When we visit our root path, we should see welcome/index.html.erb rendered for the view. So this assertion should pass.

Creating articles integration

How about testing our ability to create a new article in our blog and see the resulting article.

test "can create an article" do
  get "/articles/new"
  assert_response :success

  post "/articles",
    params: { article: { title: "can create", body: "article successfully." } }
  assert_response :redirect
  follow_redirect!
  assert_response :success
  assert_select "p", "Title:\n  can create"
end

Let's break this test down so we can understand it.

We start by calling the :new action on our Articles controller. This response should be successful.

After this we make a post request to the :create action of our Articles controller:

post "/articles",
  params: { article: { title: "can create", body: "article successfully." } }
assert_response :redirect
follow_redirect!

The two lines following the request are to handle the redirect we setup when creating a new article.

NOTE: Don't forget to call follow_redirect! if you plan to make subsequent requests after a redirect is made.

Finally we can assert that our response was successful and our new article is readable on the page.

Taking it further

We were able to successfully test a very small workflow for visiting our blog and creating a new article. If we wanted to take this further we could add tests for commenting, removing articles, or editing comments. Integration tests are a great place to experiment with all kinds of use-cases for our applications.

Functional Tests for Your Controllers

In Rails, testing the various actions of a controller is a form of writing functional tests. Remember your controllers handle the incoming web requests to your application and eventually respond with a rendered view. When writing functional tests, you are testing how your actions handle the requests and the expected result or response, in some cases an HTML view.

What to include in your Functional Tests

You should test for things such as:

  • was the web request successful?
  • was the user redirected to the right page?

* _Task set_
1. In the text on Rails testing, what must be called before making further requests once a redirect has occurred?
2. Continue the text on Rails testing from its final line.

* _Given information_
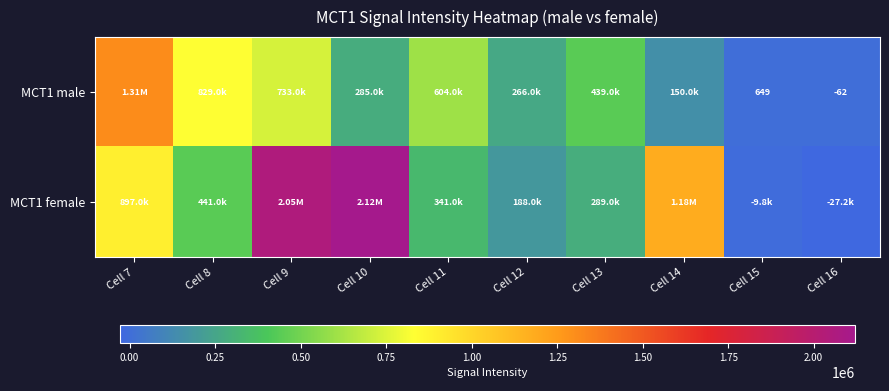

List the series in order of their peak value, highest first.

MCT1 female, MCT1 male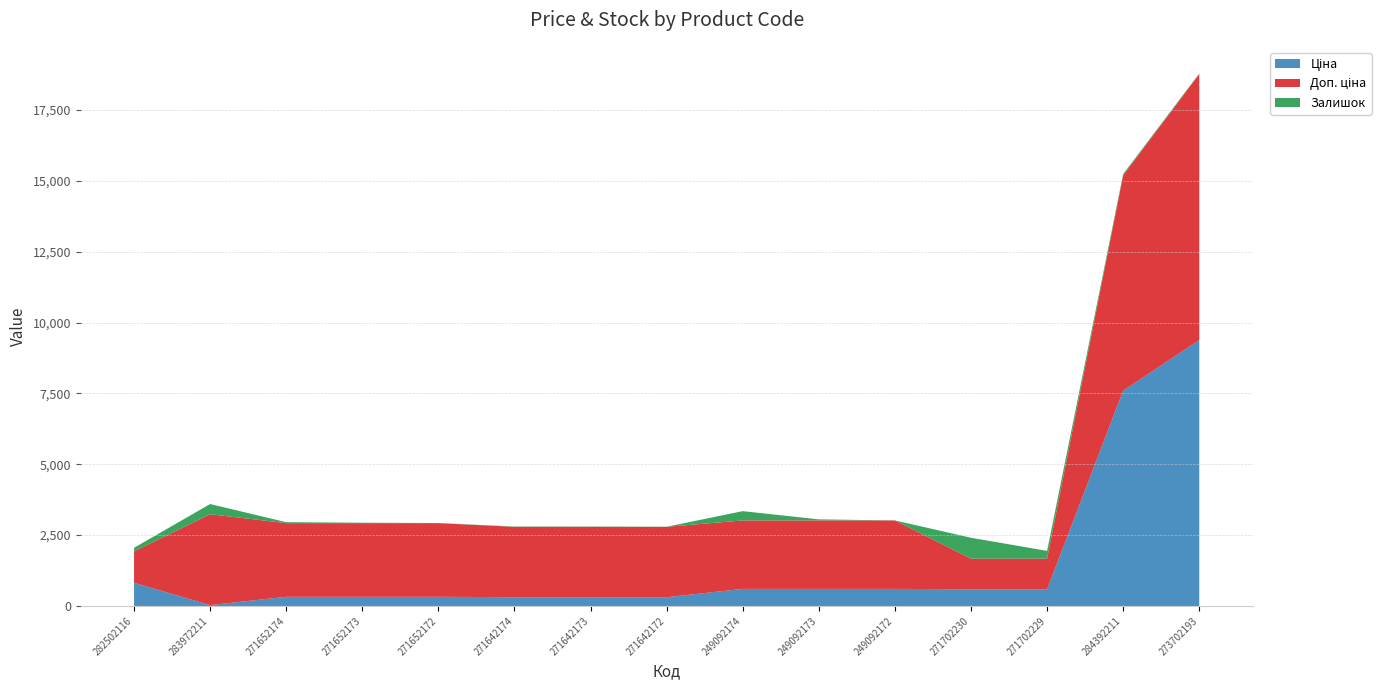

Reading left to right, extract all data points from this chart.

Ціна: 818.5	32.0	324.8	324.8	324.8	310.3	310.3	310.3	603.7	603.7	603.7	589.9	589.9	7596.5	9384.0
Доп. ціна: 1109.2	3205.0	2598.3	2598.3	2598.3	2482.4	2482.4	2482.4	2414.8	2414.8	2414.8	1081.7	1081.7	7596.5	9384.0
Залишок: 125.0	360.0	34.0	15.0	4.0	11.0	10.0	4.0	328.0	38.0	0.0	736.0	273.0	44.0	18.0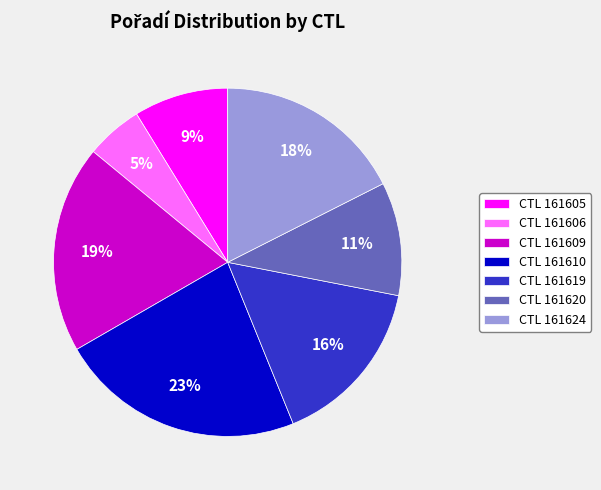

Which has a higher value, CTL 161624 or CTL 161605?

CTL 161624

* _Answers provided_
1. follow_redirect! must be called.

2.
  • was the user successfully authenticated?
  • was the correct object stored in the response template?
  • was the appropriate message displayed to the user in the view?

The easiest way to see functional tests in action is to generate a controller using the scaffold generator:

$ bin/rails generate scaffold_controller article title:string body:text
...
create  app/controllers/articles_controller.rb
...
invoke  test_unit
create    test/controllers/articles_controller_test.rb
...

This will generate the controller code and tests for an Article resource. You can take a look at the file articles_controller_test.rb in the test/controllers directory.

If you already have a controller and just want to generate the test scaffold code for each of the seven default actions, you can use the following command:

$ bin/rails generate test_unit:scaffold article
...
invoke  test_unit
create test/controllers/articles_controller_test.rb
...

Let's take a look at one such test, test_should_get_index from the file articles_controller_test.rb.

# articles_controller_test.rb
class ArticlesControllerTest < ActionDispatch::IntegrationTest
  test "should get index" do
    get articles_url
    assert_response :success
  end
end

In the test_should_get_index test, Rails simulates a request on the action called index, making sure the request was successful and also ensuring that the right response body has been generated.

The get method kicks off the web request and populates the results into the @response. It can accept up to 6 arguments:

  • The action of the controller you are requesting. This can be in the form of a string or a route (i.e. articles_url).

  • params: option with a hash of request parameters to pass into the action (e.g. query string parameters or article variables).

  • headers: for setting the headers that will be passed with the request.

  • env: for customizing the request environment as needed.

  • xhr: whether the request is Ajax request or not. Can be set to true for marking the request as Ajax.

  • as: for encoding the request with different content type. Supports :json by default.

All of these keyword arguments are optional.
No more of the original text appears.